For a plan that is certainly less construction-heavy, carefully stack pots on a ladder’s rungs. Attach a hook for a hanging plant to thrive a little more.

Shoe Organizer


As a vertical greenhouse, a hanging shoe organizer ideally doubles: its pockets are the ideal size for individual plants and herbs to grow.

Lattice Vertical Garden

Decor and the Dog

This vertical garden has its own irrigation system: two PVC pipes with troughs for even water distribution are situated at the center of the structure.

Leaning Bookshelf

Ginger Snap Crafts

Built cedar troughs are placed on wooden sides and then painted in this crafty venture of vertical gardening.

Stacked Pots

Home Stories A to Z

This adorably kooky vertical garden is a sculpture that doubles and includes a tiny bird bath at the bottom.

Pot Hangers

Karen Berg

When inserted into a wall or fence, Hang-a-Pot— polypropylene supports that lock onto the pot backs — virtually vanish.

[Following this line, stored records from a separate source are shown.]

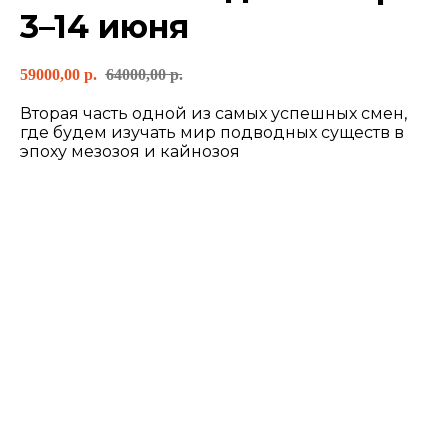
3–14 июня
59000,00
р.
64000,00
р.
Вторая часть одной из самых успешных смен,
где будем изучать мир подводных существ в
эпоху мезозоя и кайнозоя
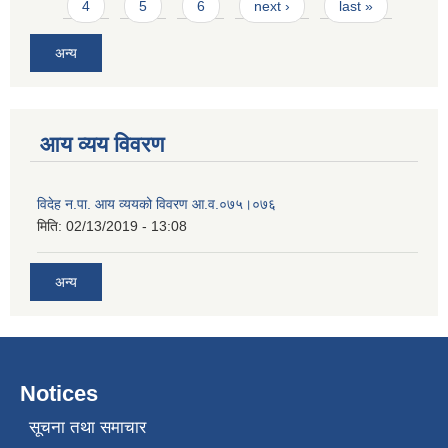
4
5
6
next ›
last »
अन्य
आय व्यय विवरण
विदेह न.पा. आय व्ययको विवरण आ.व.०७५।०७६
मिति:
02/13/2019 - 13:08
अन्य
Notices
सूचना तथा समाचार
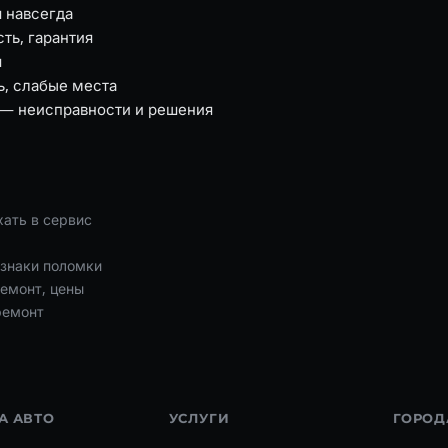
я навсегда
ть, гарантия
я
ь, слабые места
ee — неисправности и решения
хать в сервис
изнаки поломки
ремонт, цены
ремонт
А АВТО
УСЛУГИ
ГОРОД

Each hanger is designed to withstand high winds and can bear up to 100 pounds. Plant them with everything you would typically put in a bowl, including kitchen herbs and annuals such as pansies and bacopa, is good.

Hanging Buckets


Only four basic materials are used to build this vertical indoor garden: a cabinet door, hooks, a hanger for the saw tooth, and some pretty tin buckets.

Rain Gutters

Lovefeast Table

As demonstrated by these rainy gutters (planting with euphorbia and creeping wire vines), rehabilitated finds can double the unusual vertical system of gardening. Just remember to drill holes for drainage, if needed, at the bottom of your scores. Some suggestions for repurposed planting machines: burlap slatted bags and shutters large enough for you to tuck inside succulents. Note: Make sure that your cast-off container is non-toxic before planting any edibles.